資本政策と配当利回り~武田薬品工業㈱の自己株式取得~
- 佐藤篤
- 2021年11月2日
- 読了時間: 3分
先日、株式会社シマノ(以下「シマノ社」)の2021年12月期第3四半期決算短信についての感想記事をアップしました。
その中で自己資本比率の高さと有利子負債を利用しての自社株買いによる資本コストの低下について触れたのですが、武田薬品工業株式会社(以下「武田薬品社」)がそのような動きを見せております。
武田薬品社の経緯
2021年10月6日に「経口オレキシン作動薬TAK-994の臨床プログラムのアップデートについて」というIRを出しています。これを受けて株価は2021年10月1日終値 3,636円から2021年10月8日の終値 3,199円まで10%以上下落しました。
2021年10月8日に「円貨建ての担保普通社債(満期10年)の発行条件決定に関するお知らせ」というIRを出しています。調達額 2,500億円、利率年 0.4%で、使途は主に既存有利子負債の返済資金とし、残額は運転資金へ充当とのことです。

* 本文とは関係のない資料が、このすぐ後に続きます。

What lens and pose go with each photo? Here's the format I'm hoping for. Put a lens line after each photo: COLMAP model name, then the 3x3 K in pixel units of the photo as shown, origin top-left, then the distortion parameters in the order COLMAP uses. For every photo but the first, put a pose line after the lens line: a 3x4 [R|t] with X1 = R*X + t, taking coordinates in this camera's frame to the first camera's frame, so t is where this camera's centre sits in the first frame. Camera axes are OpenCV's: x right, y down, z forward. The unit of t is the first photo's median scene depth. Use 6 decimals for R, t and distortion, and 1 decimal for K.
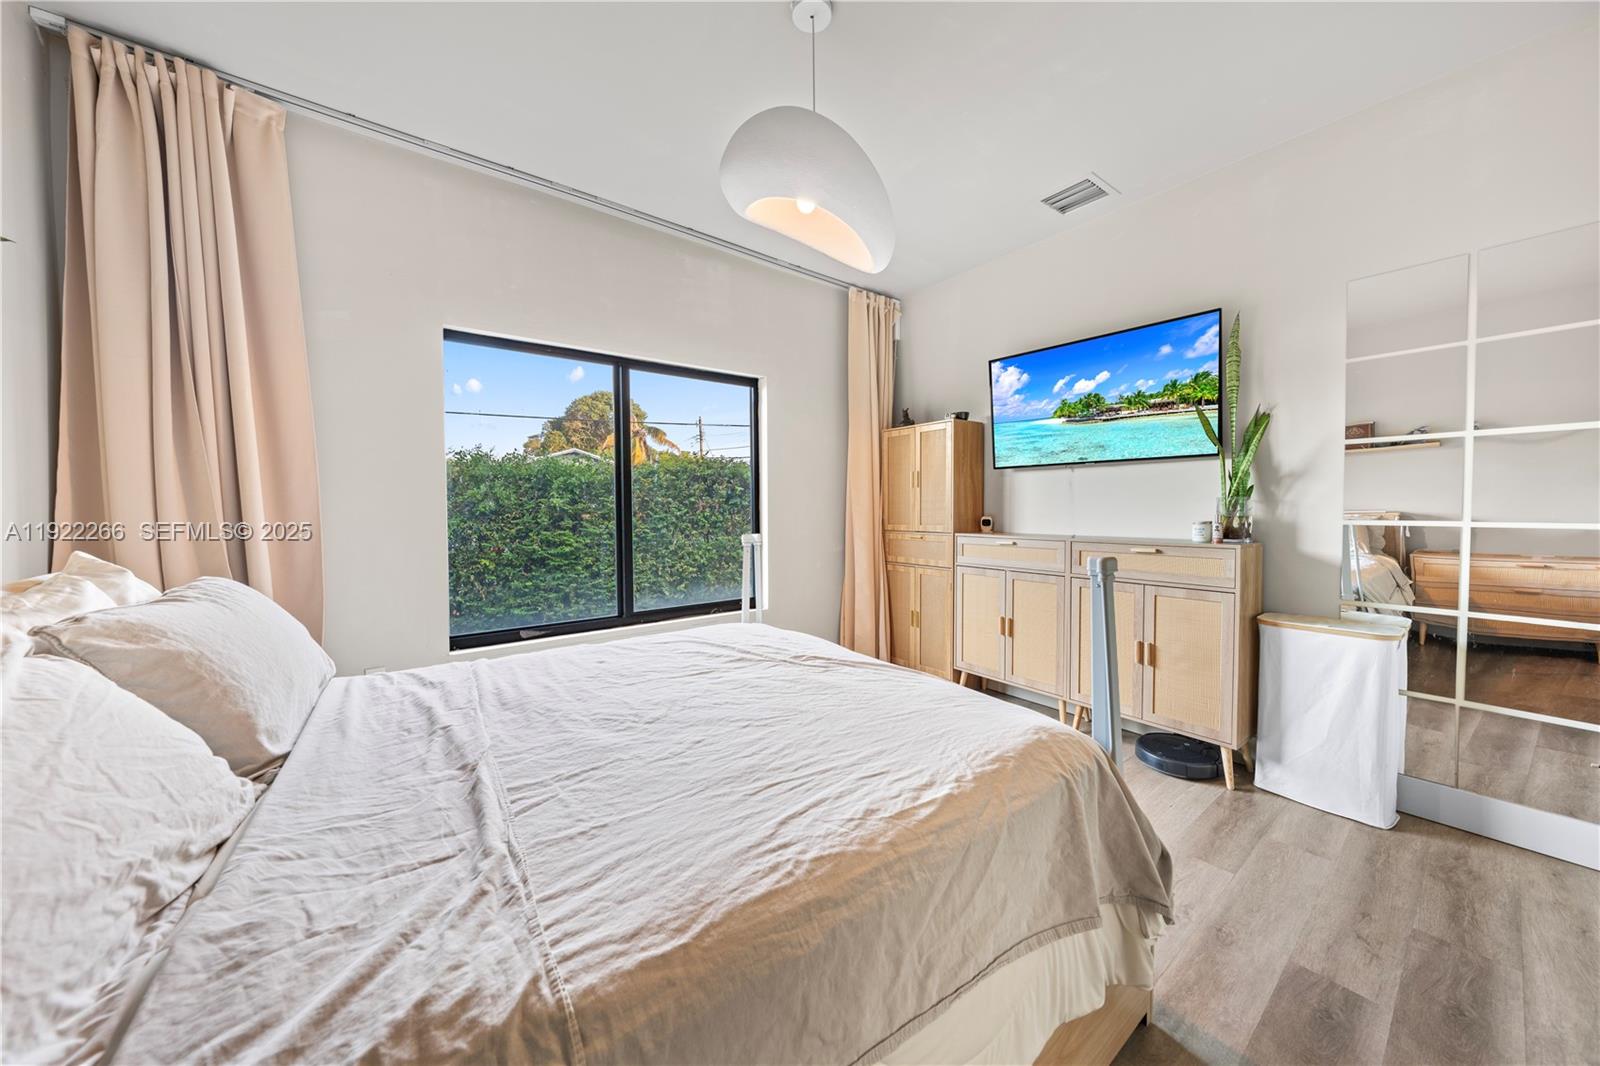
lens RADIAL K [[545.8, 0, 789.6], [0, 545.8, 510.7], [0, 0, 1]] dist [-0.000431, 0.000106]
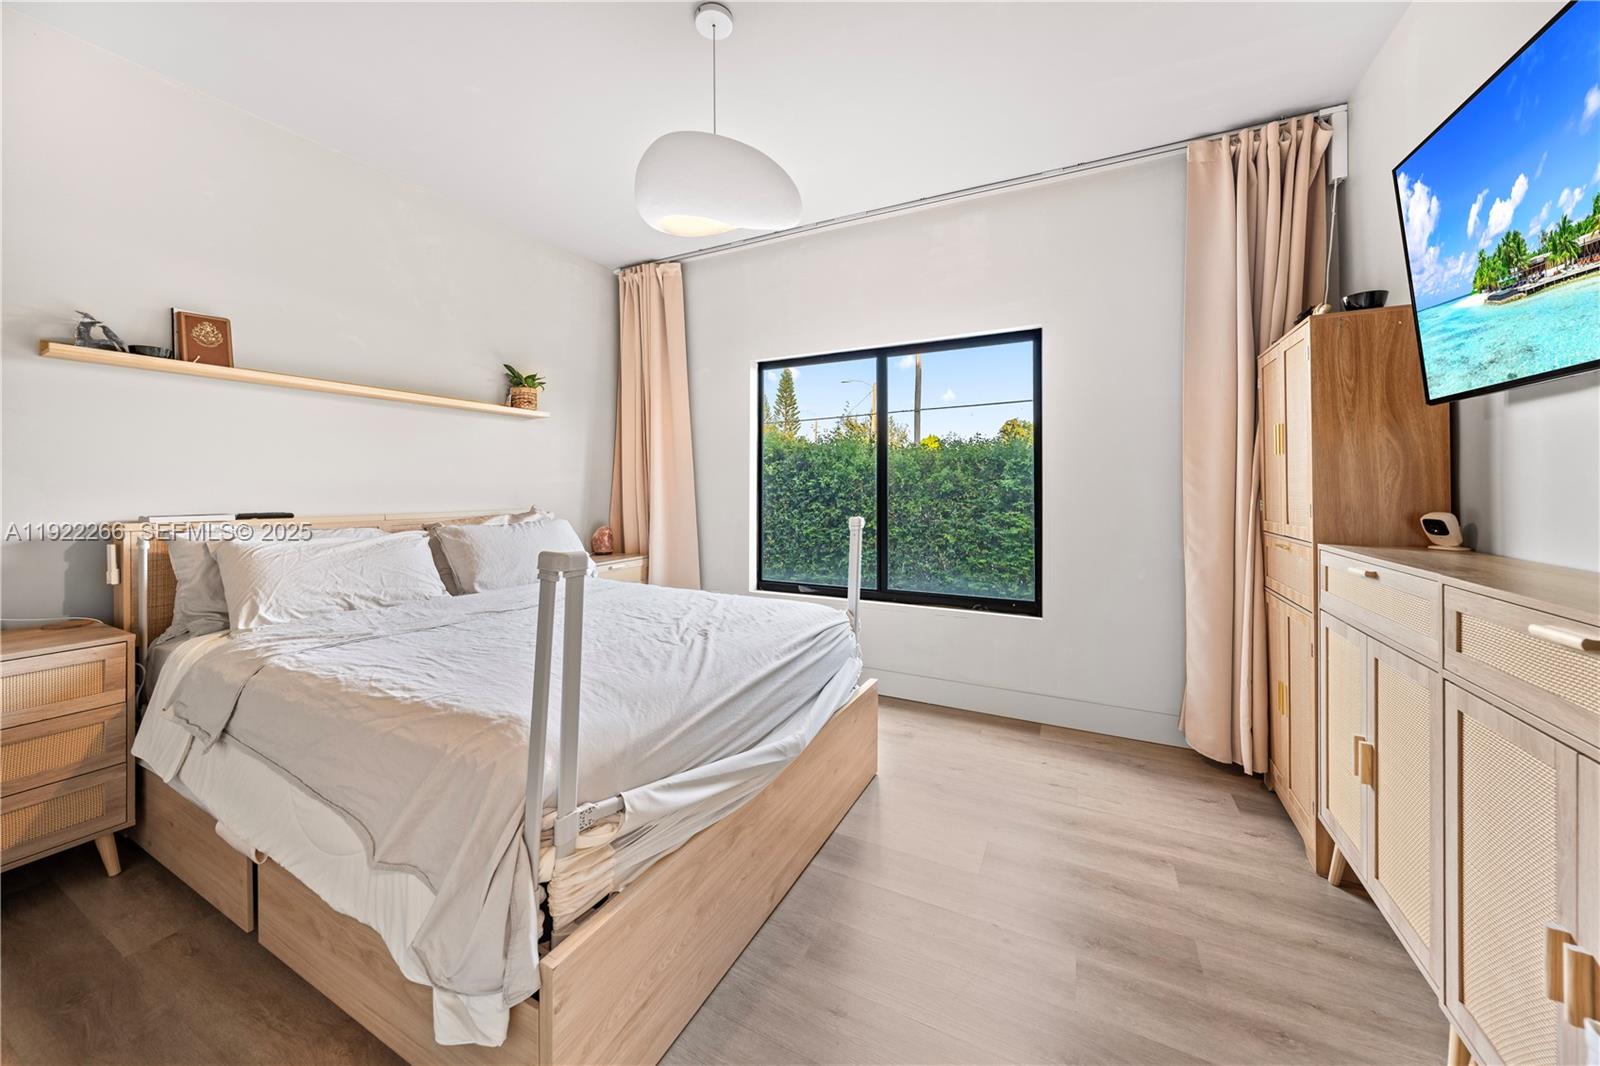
lens RADIAL K [[555.8, 0, 803.2], [0, 555.8, 486.1], [0, 0, 1]] dist [-0.009300, 0.000005]
pose [[0.444711, 0.001229, -0.895673, 0.533604], [-0.008724, 0.999958, -0.002959, -0.006156], [0.895632, 0.009129, 0.444703, 0.344529]]
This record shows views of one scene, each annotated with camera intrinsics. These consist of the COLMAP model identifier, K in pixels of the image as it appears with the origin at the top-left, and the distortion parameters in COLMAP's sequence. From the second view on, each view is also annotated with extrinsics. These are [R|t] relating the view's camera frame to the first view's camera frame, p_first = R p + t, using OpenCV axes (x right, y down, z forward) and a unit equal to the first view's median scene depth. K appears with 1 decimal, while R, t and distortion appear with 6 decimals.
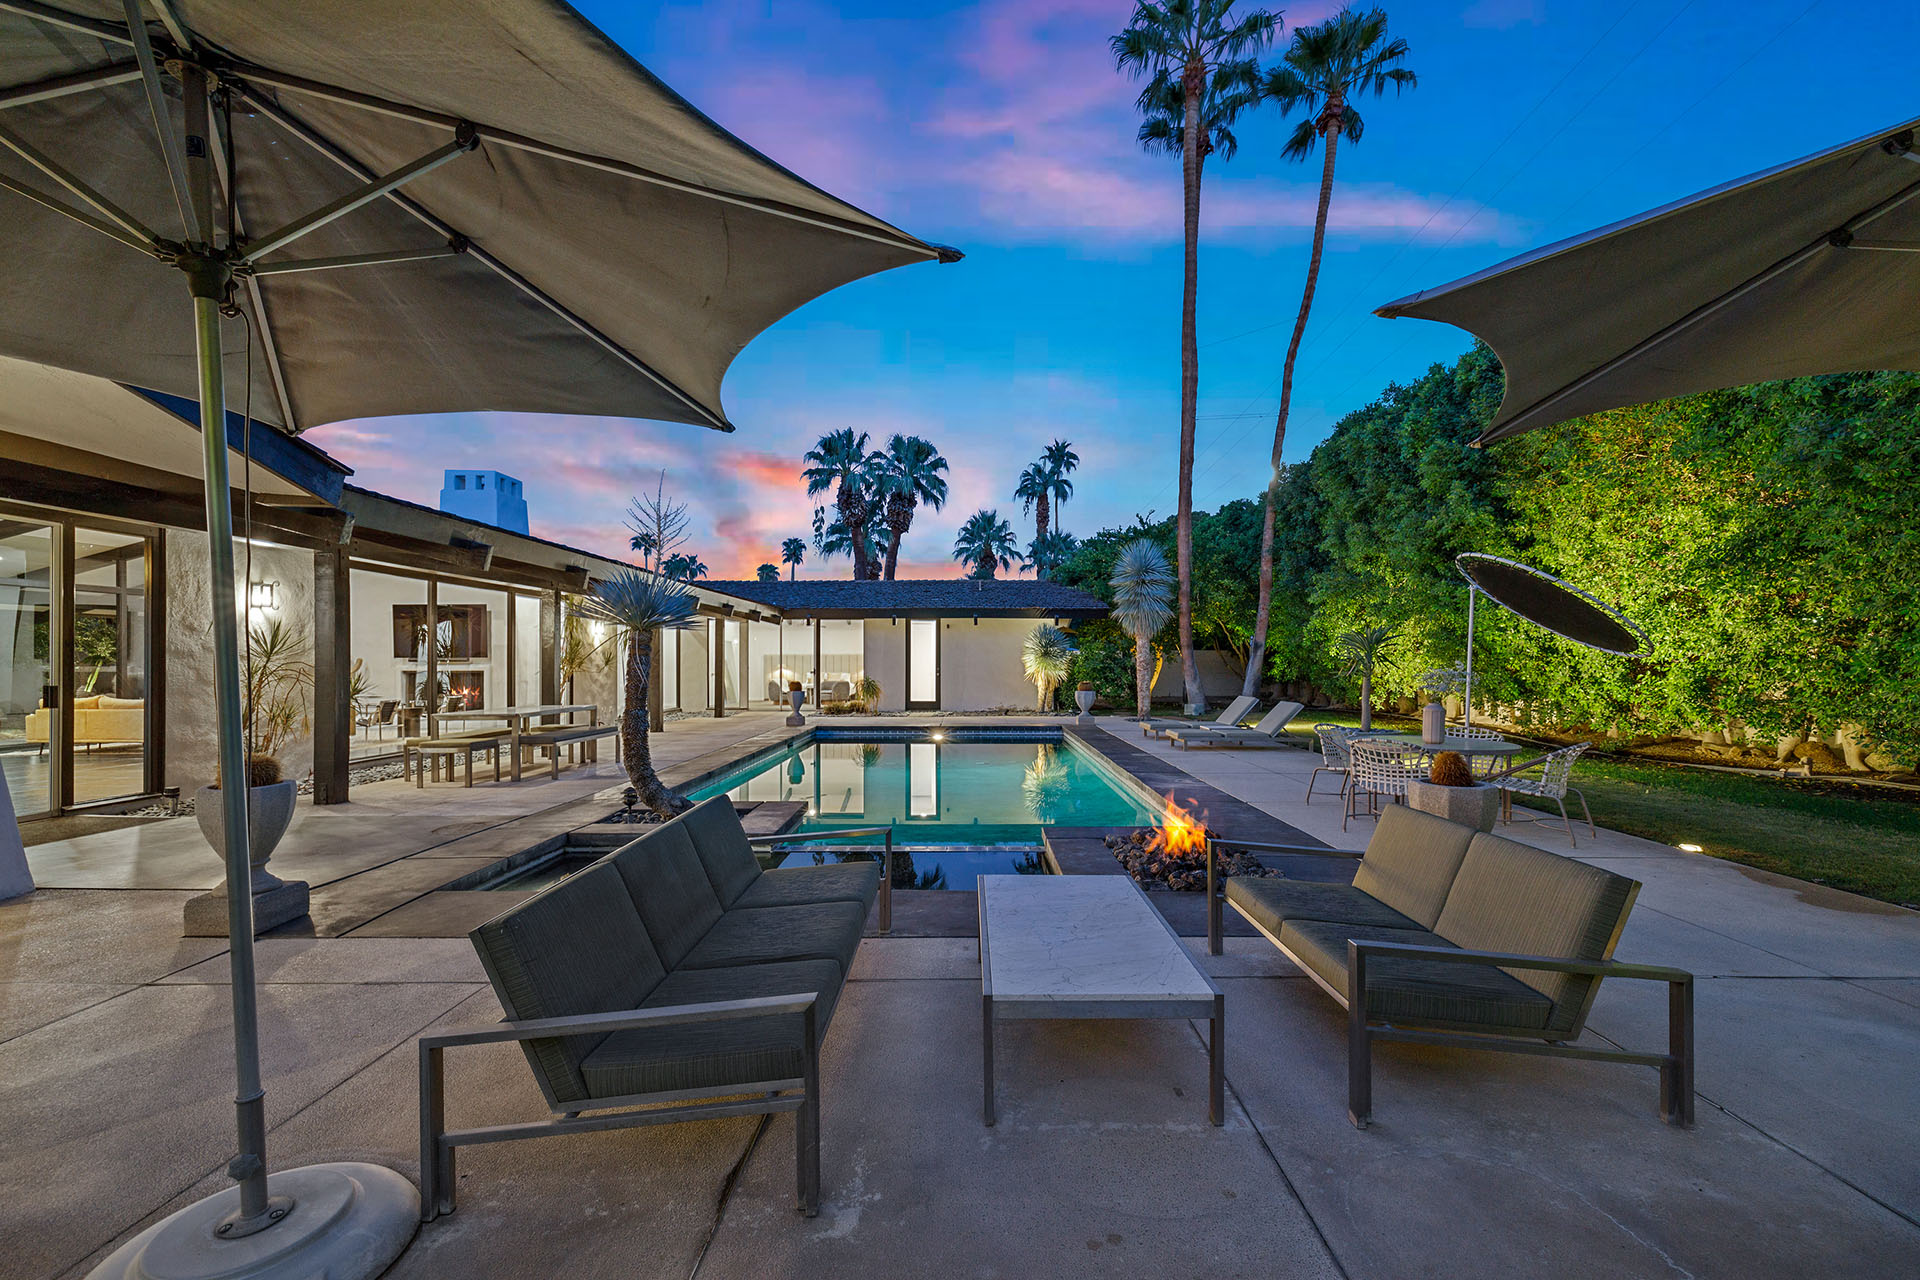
lens RADIAL K [[808.5, 0, 966.4], [0, 808.5, 655.5], [0, 0, 1]] dist [0.000785, 0.000305]
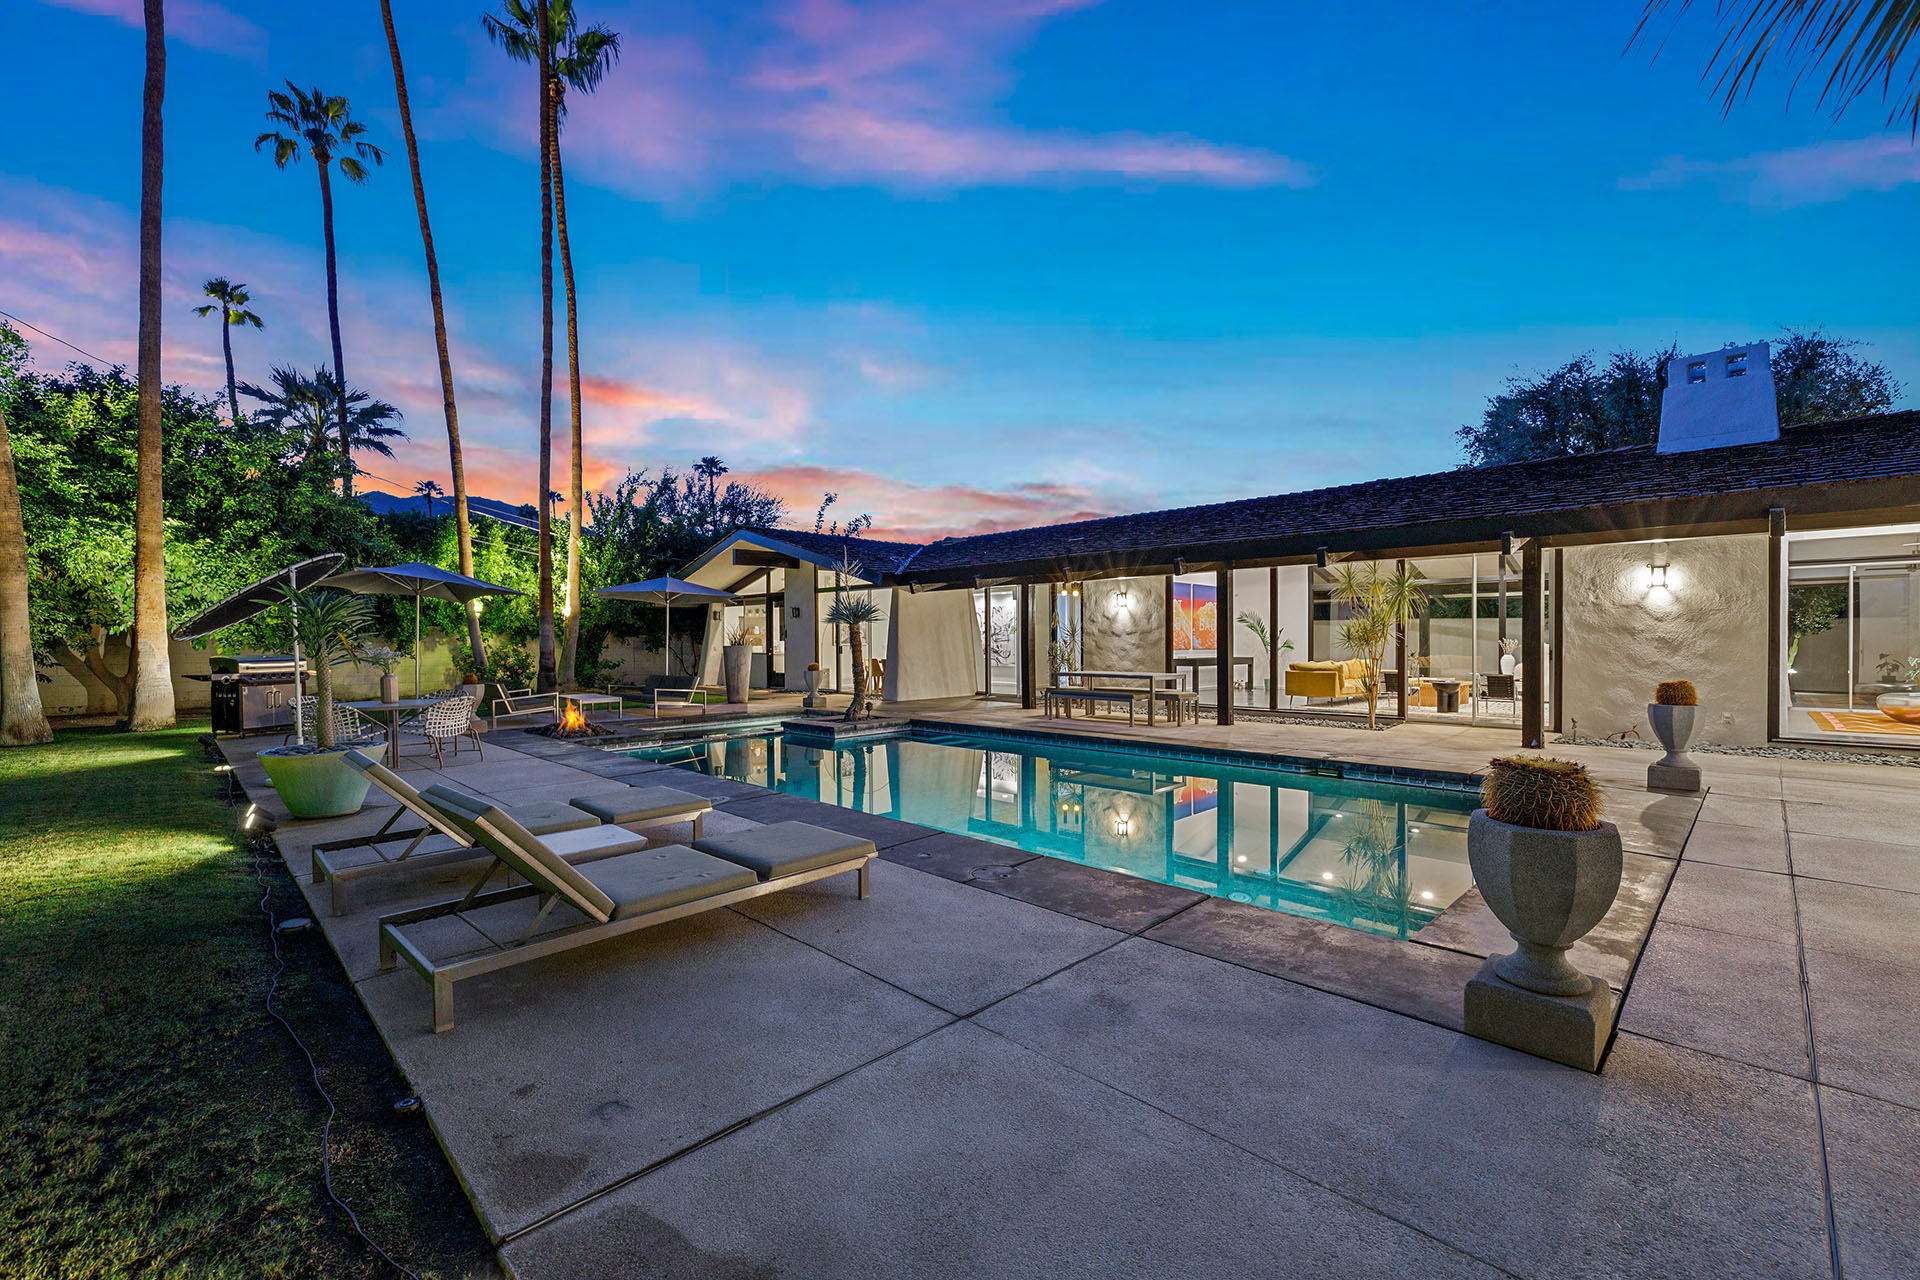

2021年10月28日に2022年3月期第2四半期決算短信の発表と同時に「自己株式取得に係る事項の決定に関するお知らせ」というIRを出しています。上限は 3,500万株、1,000億円で、取得資金は営業キャッシュフローと運転資本の改善から得られる資金を充当する予定とのことです。
ネガティブなIRをきっかけに株価が下落し、有利子負債で資金調達し、自己株式を取得し、資本効率のアップを図るという教科書的対応です。
社債発行に伴う資金使途は上述の通りで、自己株式取得資金とは明記されていませんが、実際はお金に色はないので、社債で調達した資金の一部が自己株式の取得に回らないと言い切ることは困難です。
武田薬品社のこのような動きに対して。シマノ社が同じような動きをしない要因の一つとして、両社の配当利回りの差があると考えています。
武田薬品社の2021年11月1日終値ベースでの配当利回りは 5.54%と配当負担が重い状況です。
上記の武田薬品社の動きは資本効率を高めて企業価値の向上を目指すものであり、且つ株主の期待収益率と配当利回りは本来無関係ですが、会社にとっては配当資金負担の問題があります。減配という手もありますが、それは株価にダイレクトな下落圧力となります。
それならば有利子負債で資金調達して自己株式を取得したほうが、株価の下落圧力もなく、資本コストも下げられ、将来的な配当の資金負担も低減できるという訳です。
一方でシマノ社の2021年11月1日終値ベースでの配当利回りは 0.72%とさほど配当負担は重くなく、且つ高い資本コストでもそれを十分に上回るだけの事業利益を捻出できるという自信があれば、財務健全性を犠牲にしてまで教科書的に資本効率を高める理由もないのかも知れません。
両社とも研究開発力勝負という点では共通していますが、資本政策は随分違いがあるものだな、と感じた次第です。